[Begin Passage given]
Better testing (as in more than a superficial glance) would have caught this before review but there always exists the possibility that subtle bugs can sneak past even well thought tests.

Just my own experience and opinion.



Agreed. I was doing an derailment investigation a number of years ago which involved digging through event recorder logfiles. The event recorder is such that it writes an entry every second but only updates GPS 20 seconds, so it writes GPS coordinates against every 20th entry.

What I discovered was that the event recorders on certain locomotives updated GPS at the 20th second rather than the 0th second. This meant that the GPS entry next to each line was in fact offset by 20 seconds - i.e. the entry for 02:11:40 was in fact what was sampled at 02:11:20. I think they must've held the GPS coordinate in memory somewhere but updated it AFTER writing that second's entry, so they wrote 02:11:20 whilst holding 02:11:00's GPS, then updated it, but then written that update at 02:11:40, etc. This was a fault with the design of the event recorders, not just one loco, as it occurred on each of that type that I looked at.
[End Passage given]
Short exercise 1
In the passage about event recorder logs, at which second did the recorders on certain locomotives update GPS?
Short exercise 2
Please resume the passage about event recorder logs, picking up after its final sentence.
[Begin Material]
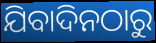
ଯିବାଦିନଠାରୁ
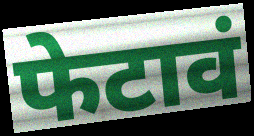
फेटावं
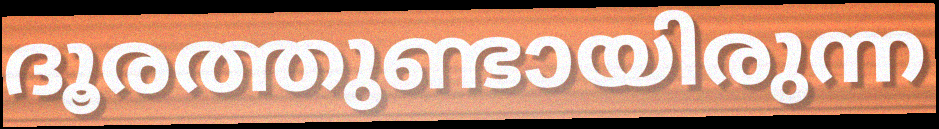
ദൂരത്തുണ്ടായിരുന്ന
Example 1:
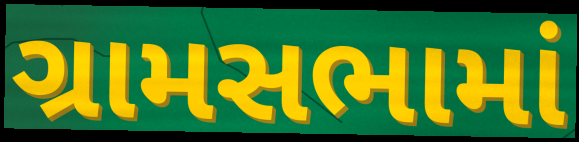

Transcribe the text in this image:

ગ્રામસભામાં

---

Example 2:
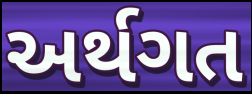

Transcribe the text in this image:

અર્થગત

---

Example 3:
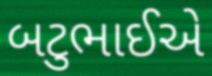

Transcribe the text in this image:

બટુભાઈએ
[End Material]
[Begin Material]
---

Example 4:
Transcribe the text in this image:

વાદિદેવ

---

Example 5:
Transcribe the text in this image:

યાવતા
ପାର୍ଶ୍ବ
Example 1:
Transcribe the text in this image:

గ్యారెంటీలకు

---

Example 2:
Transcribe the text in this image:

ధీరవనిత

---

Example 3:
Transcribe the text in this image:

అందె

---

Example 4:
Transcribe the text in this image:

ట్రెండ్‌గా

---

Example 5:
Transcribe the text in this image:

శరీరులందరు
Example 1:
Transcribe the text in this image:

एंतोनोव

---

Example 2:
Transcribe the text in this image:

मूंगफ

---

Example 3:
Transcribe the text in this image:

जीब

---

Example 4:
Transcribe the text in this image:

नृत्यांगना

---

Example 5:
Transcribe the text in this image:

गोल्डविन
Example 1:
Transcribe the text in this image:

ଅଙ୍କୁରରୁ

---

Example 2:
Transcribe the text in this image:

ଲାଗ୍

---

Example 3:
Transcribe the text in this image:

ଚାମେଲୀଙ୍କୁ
[End Material]
[Begin Material]
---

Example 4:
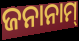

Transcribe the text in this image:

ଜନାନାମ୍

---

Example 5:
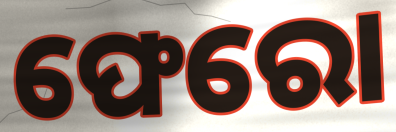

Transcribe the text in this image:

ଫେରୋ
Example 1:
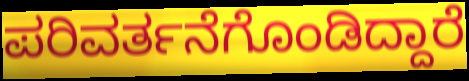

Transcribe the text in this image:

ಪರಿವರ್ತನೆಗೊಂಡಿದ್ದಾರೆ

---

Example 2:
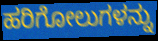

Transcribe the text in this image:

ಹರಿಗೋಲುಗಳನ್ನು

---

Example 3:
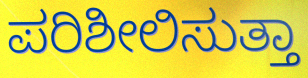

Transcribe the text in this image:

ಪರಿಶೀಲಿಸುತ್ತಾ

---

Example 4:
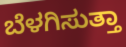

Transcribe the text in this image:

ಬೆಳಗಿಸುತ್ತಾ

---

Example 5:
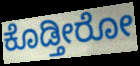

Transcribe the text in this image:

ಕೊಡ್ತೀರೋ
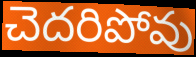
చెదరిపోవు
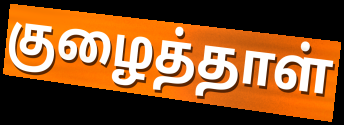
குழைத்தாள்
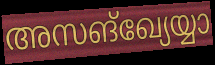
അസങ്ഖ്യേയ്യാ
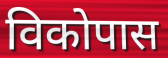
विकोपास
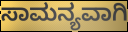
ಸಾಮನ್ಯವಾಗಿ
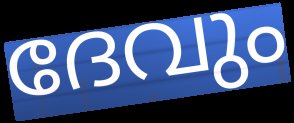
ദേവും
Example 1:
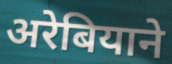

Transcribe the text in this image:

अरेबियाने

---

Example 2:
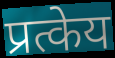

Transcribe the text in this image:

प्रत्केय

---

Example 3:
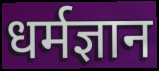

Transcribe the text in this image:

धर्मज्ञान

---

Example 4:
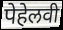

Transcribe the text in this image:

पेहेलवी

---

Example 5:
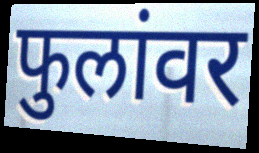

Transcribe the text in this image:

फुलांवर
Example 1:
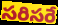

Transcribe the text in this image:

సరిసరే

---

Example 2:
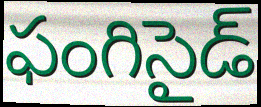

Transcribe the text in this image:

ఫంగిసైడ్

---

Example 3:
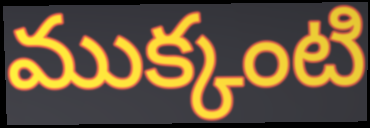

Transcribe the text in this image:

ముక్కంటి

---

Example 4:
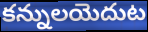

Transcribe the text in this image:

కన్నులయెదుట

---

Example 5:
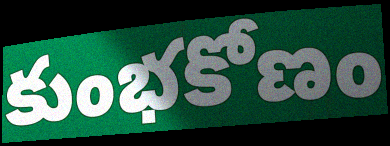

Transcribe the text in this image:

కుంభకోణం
[End Material]
Result 1
At the 20th second rather than the 0th second.

Result 2
This confused me so much because it looked right - it was in the right general location, it was updating, etc. - but for a solid few days I did a bunch of analysis thinking the train was in a different location to where it really was. I eventaully picked up on it when subtle things kept not adding up and verified it by watching another loco come to a stop but then see the GPS keep moving for a bit afterwards until it settled.

I agree with you, subtly wrong results are the worst.